(Beginning of Information supplied)
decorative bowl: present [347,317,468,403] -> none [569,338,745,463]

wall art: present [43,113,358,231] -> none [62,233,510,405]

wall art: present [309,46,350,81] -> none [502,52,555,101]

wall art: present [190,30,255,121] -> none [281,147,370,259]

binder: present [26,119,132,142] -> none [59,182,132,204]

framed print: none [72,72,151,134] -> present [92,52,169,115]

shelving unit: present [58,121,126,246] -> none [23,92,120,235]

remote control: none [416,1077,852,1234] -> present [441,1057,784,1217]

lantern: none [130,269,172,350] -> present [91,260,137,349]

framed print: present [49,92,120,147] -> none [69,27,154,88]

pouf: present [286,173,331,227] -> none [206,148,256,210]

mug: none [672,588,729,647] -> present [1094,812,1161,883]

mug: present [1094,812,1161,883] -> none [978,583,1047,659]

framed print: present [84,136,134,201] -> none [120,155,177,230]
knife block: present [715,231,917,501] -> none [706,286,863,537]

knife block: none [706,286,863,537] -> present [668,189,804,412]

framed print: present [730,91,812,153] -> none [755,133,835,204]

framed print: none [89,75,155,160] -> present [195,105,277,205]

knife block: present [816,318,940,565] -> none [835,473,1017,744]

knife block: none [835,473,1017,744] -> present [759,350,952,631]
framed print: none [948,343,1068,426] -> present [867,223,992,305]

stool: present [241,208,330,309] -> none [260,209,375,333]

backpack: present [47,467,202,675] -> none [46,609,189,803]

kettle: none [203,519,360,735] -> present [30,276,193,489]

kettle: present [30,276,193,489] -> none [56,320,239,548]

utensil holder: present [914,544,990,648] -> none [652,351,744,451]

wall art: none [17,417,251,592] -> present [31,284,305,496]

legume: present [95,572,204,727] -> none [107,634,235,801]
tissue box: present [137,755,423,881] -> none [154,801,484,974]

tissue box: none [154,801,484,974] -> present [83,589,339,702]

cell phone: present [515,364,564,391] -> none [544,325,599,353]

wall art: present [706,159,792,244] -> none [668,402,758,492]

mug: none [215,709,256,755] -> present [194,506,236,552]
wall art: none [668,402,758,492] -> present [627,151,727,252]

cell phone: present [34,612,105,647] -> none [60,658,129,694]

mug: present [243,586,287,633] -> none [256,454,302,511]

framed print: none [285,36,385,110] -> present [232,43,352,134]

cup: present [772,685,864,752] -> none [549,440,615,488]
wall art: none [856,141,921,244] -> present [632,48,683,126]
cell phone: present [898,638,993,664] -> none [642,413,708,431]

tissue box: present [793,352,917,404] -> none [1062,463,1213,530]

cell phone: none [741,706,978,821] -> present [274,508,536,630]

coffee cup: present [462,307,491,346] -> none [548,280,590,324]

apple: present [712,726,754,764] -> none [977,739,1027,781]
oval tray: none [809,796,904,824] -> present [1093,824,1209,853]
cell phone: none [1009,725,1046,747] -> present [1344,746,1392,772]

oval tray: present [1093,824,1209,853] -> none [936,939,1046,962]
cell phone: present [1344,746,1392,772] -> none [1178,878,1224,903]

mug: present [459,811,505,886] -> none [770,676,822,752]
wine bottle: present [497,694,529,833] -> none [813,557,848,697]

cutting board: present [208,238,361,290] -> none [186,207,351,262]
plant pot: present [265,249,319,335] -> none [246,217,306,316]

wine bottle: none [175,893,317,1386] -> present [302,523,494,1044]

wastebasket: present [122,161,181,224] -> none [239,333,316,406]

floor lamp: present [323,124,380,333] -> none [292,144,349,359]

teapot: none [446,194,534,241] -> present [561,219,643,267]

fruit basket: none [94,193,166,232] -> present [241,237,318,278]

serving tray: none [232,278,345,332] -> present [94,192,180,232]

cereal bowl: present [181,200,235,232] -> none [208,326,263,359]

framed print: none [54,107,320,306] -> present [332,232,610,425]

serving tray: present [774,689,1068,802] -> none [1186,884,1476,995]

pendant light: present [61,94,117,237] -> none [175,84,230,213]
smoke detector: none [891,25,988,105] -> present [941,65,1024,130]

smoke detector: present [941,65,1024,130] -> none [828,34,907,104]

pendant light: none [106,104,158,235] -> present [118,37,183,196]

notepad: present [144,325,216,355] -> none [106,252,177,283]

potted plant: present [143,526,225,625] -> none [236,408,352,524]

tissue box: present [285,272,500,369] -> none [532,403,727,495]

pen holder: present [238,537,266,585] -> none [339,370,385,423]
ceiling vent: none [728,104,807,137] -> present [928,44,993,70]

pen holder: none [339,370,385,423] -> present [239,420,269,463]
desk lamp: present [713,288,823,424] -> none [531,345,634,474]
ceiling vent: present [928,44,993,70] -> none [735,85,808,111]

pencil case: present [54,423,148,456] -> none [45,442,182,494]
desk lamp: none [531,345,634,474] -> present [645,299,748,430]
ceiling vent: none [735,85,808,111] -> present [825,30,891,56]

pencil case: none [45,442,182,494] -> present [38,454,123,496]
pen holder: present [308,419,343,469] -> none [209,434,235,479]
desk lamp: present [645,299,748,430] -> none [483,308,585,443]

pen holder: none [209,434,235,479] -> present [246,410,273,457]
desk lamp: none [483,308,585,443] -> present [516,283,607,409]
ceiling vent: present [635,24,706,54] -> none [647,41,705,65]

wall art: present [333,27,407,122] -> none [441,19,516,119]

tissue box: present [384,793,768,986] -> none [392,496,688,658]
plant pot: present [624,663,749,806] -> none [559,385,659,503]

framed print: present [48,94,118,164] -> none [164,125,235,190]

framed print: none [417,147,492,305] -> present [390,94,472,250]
(End of Information supplied)
__What you will do__
All of the data shown above must be copied exactly.

__Response to this exercise__
decorative bowl: present [347,317,468,403] -> none [569,338,745,463]

wall art: present [43,113,358,231] -> none [62,233,510,405]

wall art: present [309,46,350,81] -> none [502,52,555,101]

wall art: present [190,30,255,121] -> none [281,147,370,259]

binder: present [26,119,132,142] -> none [59,182,132,204]

framed print: none [72,72,151,134] -> present [92,52,169,115]

shelving unit: present [58,121,126,246] -> none [23,92,120,235]

remote control: none [416,1077,852,1234] -> present [441,1057,784,1217]

lantern: none [130,269,172,350] -> present [91,260,137,349]

framed print: present [49,92,120,147] -> none [69,27,154,88]

pouf: present [286,173,331,227] -> none [206,148,256,210]

mug: none [672,588,729,647] -> present [1094,812,1161,883]

mug: present [1094,812,1161,883] -> none [978,583,1047,659]

framed print: present [84,136,134,201] -> none [120,155,177,230]
knife block: present [715,231,917,501] -> none [706,286,863,537]

knife block: none [706,286,863,537] -> present [668,189,804,412]

framed print: present [730,91,812,153] -> none [755,133,835,204]

framed print: none [89,75,155,160] -> present [195,105,277,205]

knife block: present [816,318,940,565] -> none [835,473,1017,744]

knife block: none [835,473,1017,744] -> present [759,350,952,631]
framed print: none [948,343,1068,426] -> present [867,223,992,305]

stool: present [241,208,330,309] -> none [260,209,375,333]

backpack: present [47,467,202,675] -> none [46,609,189,803]

kettle: none [203,519,360,735] -> present [30,276,193,489]

kettle: present [30,276,193,489] -> none [56,320,239,548]

utensil holder: present [914,544,990,648] -> none [652,351,744,451]

wall art: none [17,417,251,592] -> present [31,284,305,496]

legume: present [95,572,204,727] -> none [107,634,235,801]
tissue box: present [137,755,423,881] -> none [154,801,484,974]

tissue box: none [154,801,484,974] -> present [83,589,339,702]

cell phone: present [515,364,564,391] -> none [544,325,599,353]

wall art: present [706,159,792,244] -> none [668,402,758,492]

mug: none [215,709,256,755] -> present [194,506,236,552]
wall art: none [668,402,758,492] -> present [627,151,727,252]

cell phone: present [34,612,105,647] -> none [60,658,129,694]

mug: present [243,586,287,633] -> none [256,454,302,511]

framed print: none [285,36,385,110] -> present [232,43,352,134]

cup: present [772,685,864,752] -> none [549,440,615,488]
wall art: none [856,141,921,244] -> present [632,48,683,126]
cell phone: present [898,638,993,664] -> none [642,413,708,431]

tissue box: present [793,352,917,404] -> none [1062,463,1213,530]

cell phone: none [741,706,978,821] -> present [274,508,536,630]

coffee cup: present [462,307,491,346] -> none [548,280,590,324]

apple: present [712,726,754,764] -> none [977,739,1027,781]
oval tray: none [809,796,904,824] -> present [1093,824,1209,853]
cell phone: none [1009,725,1046,747] -> present [1344,746,1392,772]

oval tray: present [1093,824,1209,853] -> none [936,939,1046,962]
cell phone: present [1344,746,1392,772] -> none [1178,878,1224,903]

mug: present [459,811,505,886] -> none [770,676,822,752]
wine bottle: present [497,694,529,833] -> none [813,557,848,697]

cutting board: present [208,238,361,290] -> none [186,207,351,262]
plant pot: present [265,249,319,335] -> none [246,217,306,316]

wine bottle: none [175,893,317,1386] -> present [302,523,494,1044]

wastebasket: present [122,161,181,224] -> none [239,333,316,406]

floor lamp: present [323,124,380,333] -> none [292,144,349,359]

teapot: none [446,194,534,241] -> present [561,219,643,267]

fruit basket: none [94,193,166,232] -> present [241,237,318,278]

serving tray: none [232,278,345,332] -> present [94,192,180,232]

cereal bowl: present [181,200,235,232] -> none [208,326,263,359]

framed print: none [54,107,320,306] -> present [332,232,610,425]

serving tray: present [774,689,1068,802] -> none [1186,884,1476,995]

pendant light: present [61,94,117,237] -> none [175,84,230,213]
smoke detector: none [891,25,988,105] -> present [941,65,1024,130]

smoke detector: present [941,65,1024,130] -> none [828,34,907,104]

pendant light: none [106,104,158,235] -> present [118,37,183,196]

notepad: present [144,325,216,355] -> none [106,252,177,283]

potted plant: present [143,526,225,625] -> none [236,408,352,524]

tissue box: present [285,272,500,369] -> none [532,403,727,495]

pen holder: present [238,537,266,585] -> none [339,370,385,423]
ceiling vent: none [728,104,807,137] -> present [928,44,993,70]

pen holder: none [339,370,385,423] -> present [239,420,269,463]
desk lamp: present [713,288,823,424] -> none [531,345,634,474]
ceiling vent: present [928,44,993,70] -> none [735,85,808,111]

pencil case: present [54,423,148,456] -> none [45,442,182,494]
desk lamp: none [531,345,634,474] -> present [645,299,748,430]
ceiling vent: none [735,85,808,111] -> present [825,30,891,56]

pencil case: none [45,442,182,494] -> present [38,454,123,496]
pen holder: present [308,419,343,469] -> none [209,434,235,479]
desk lamp: present [645,299,748,430] -> none [483,308,585,443]

pen holder: none [209,434,235,479] -> present [246,410,273,457]
desk lamp: none [483,308,585,443] -> present [516,283,607,409]
ceiling vent: present [635,24,706,54] -> none [647,41,705,65]

wall art: present [333,27,407,122] -> none [441,19,516,119]

tissue box: present [384,793,768,986] -> none [392,496,688,658]
plant pot: present [624,663,749,806] -> none [559,385,659,503]

framed print: present [48,94,118,164] -> none [164,125,235,190]

framed print: none [417,147,492,305] -> present [390,94,472,250]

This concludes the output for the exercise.